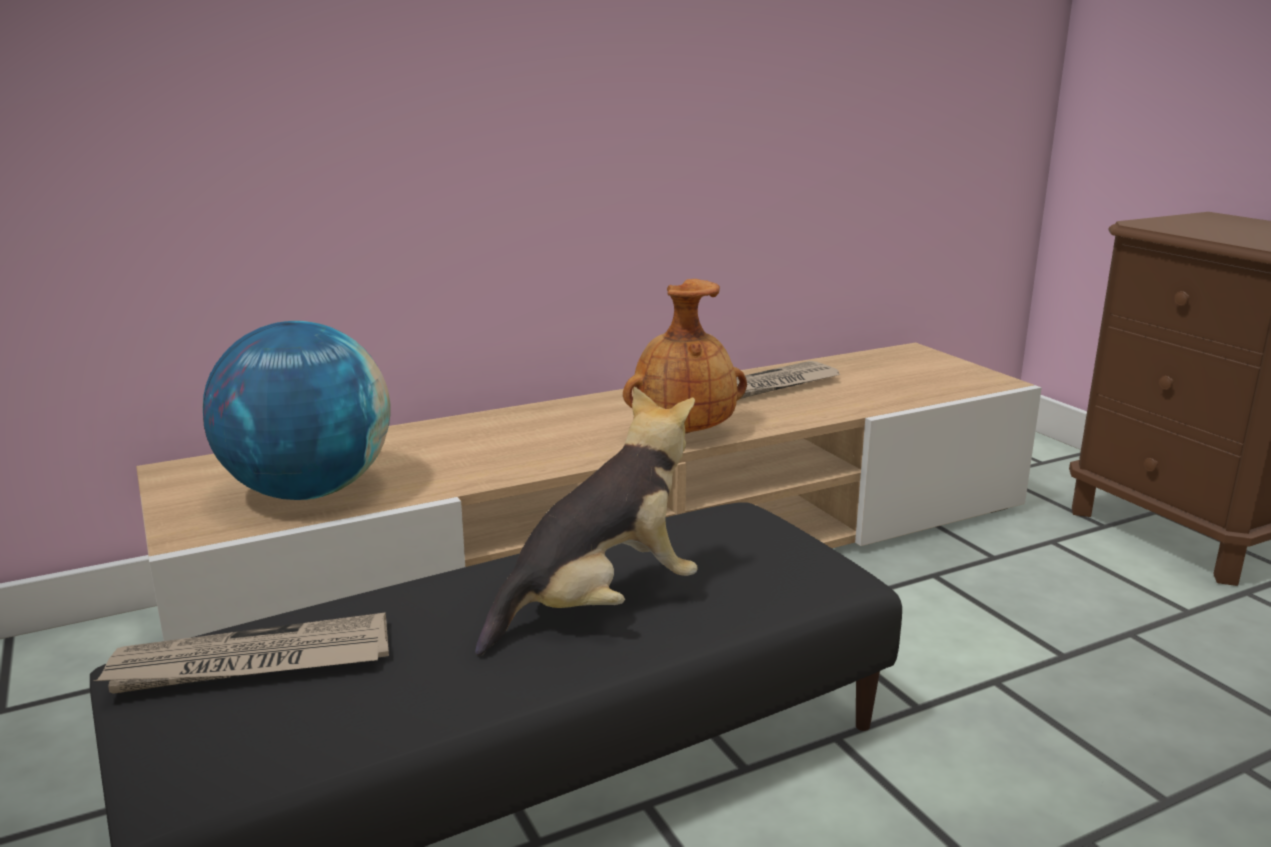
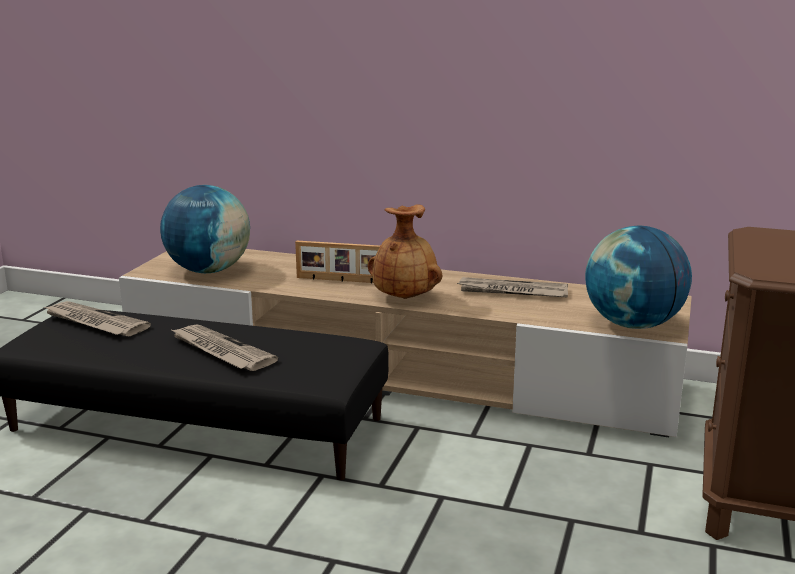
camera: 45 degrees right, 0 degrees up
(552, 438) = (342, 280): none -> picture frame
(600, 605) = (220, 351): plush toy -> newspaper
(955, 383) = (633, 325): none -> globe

==========

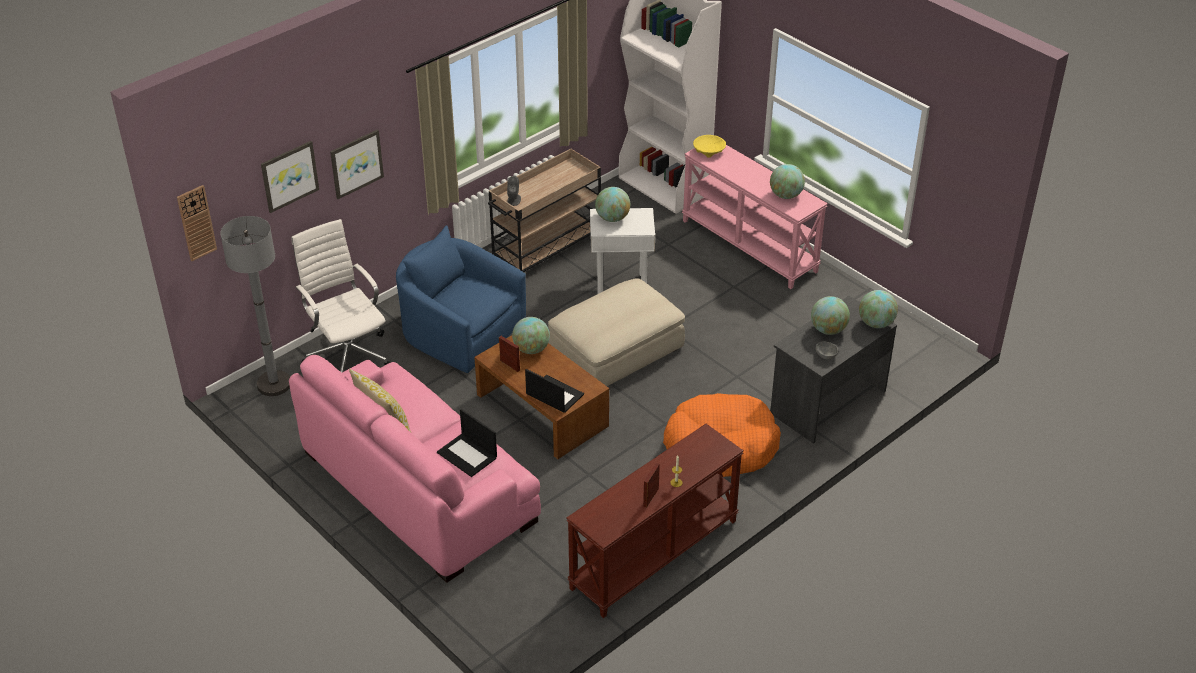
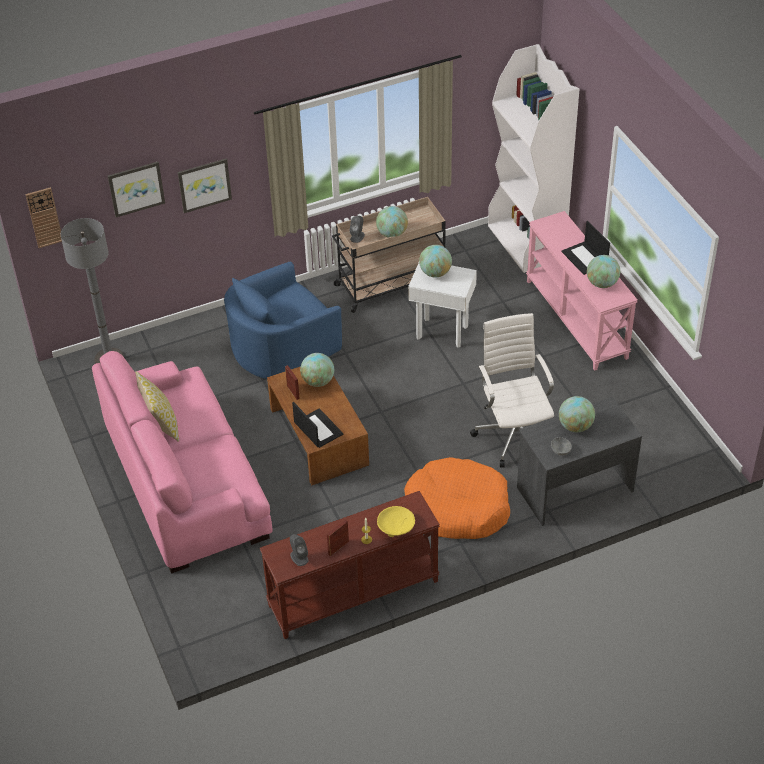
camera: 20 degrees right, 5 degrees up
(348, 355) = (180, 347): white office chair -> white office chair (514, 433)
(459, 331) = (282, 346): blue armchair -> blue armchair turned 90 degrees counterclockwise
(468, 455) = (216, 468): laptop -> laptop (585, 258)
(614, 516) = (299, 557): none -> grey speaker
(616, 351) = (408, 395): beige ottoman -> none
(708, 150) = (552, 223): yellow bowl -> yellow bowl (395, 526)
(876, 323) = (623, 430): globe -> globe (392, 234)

==========

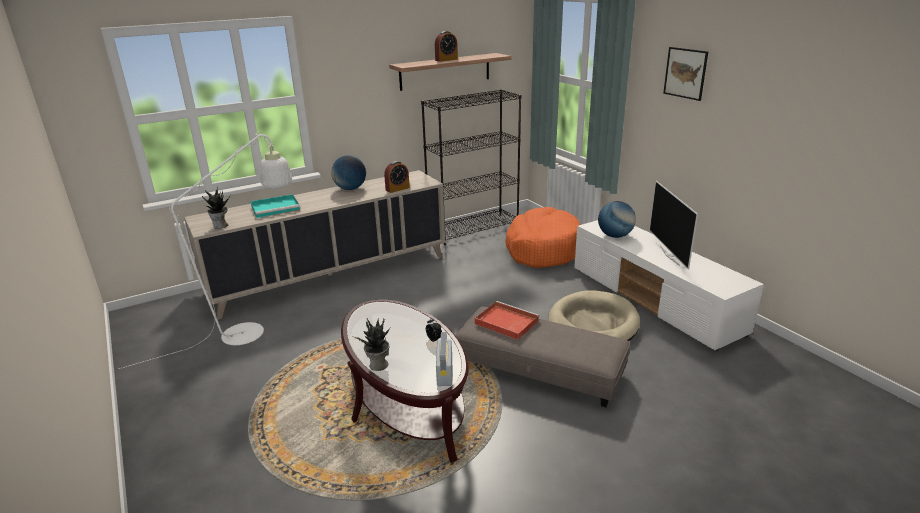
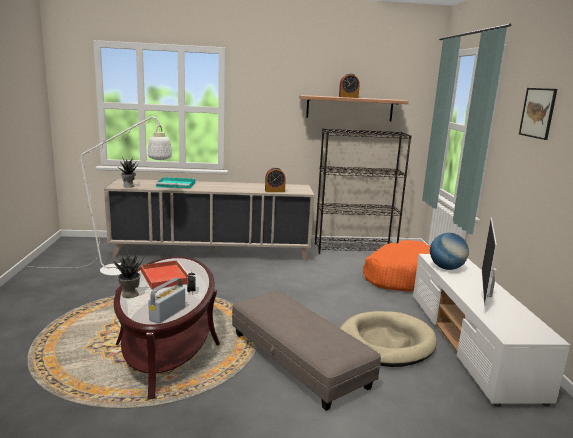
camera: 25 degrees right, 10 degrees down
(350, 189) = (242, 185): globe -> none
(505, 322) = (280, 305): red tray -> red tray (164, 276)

==========

_Exercise details_: Copy out the range of lines above starting at the line with "camera: 20 degrees right, 5 degrees up" and ending at the line with "(876, 323) = (623, 430): globe", exactly and including both.

_Answer box_:
camera: 20 degrees right, 5 degrees up
(348, 355) = (180, 347): white office chair -> white office chair (514, 433)
(459, 331) = (282, 346): blue armchair -> blue armchair turned 90 degrees counterclockwise
(468, 455) = (216, 468): laptop -> laptop (585, 258)
(614, 516) = (299, 557): none -> grey speaker
(616, 351) = (408, 395): beige ottoman -> none
(708, 150) = (552, 223): yellow bowl -> yellow bowl (395, 526)
(876, 323) = (623, 430): globe -> globe (392, 234)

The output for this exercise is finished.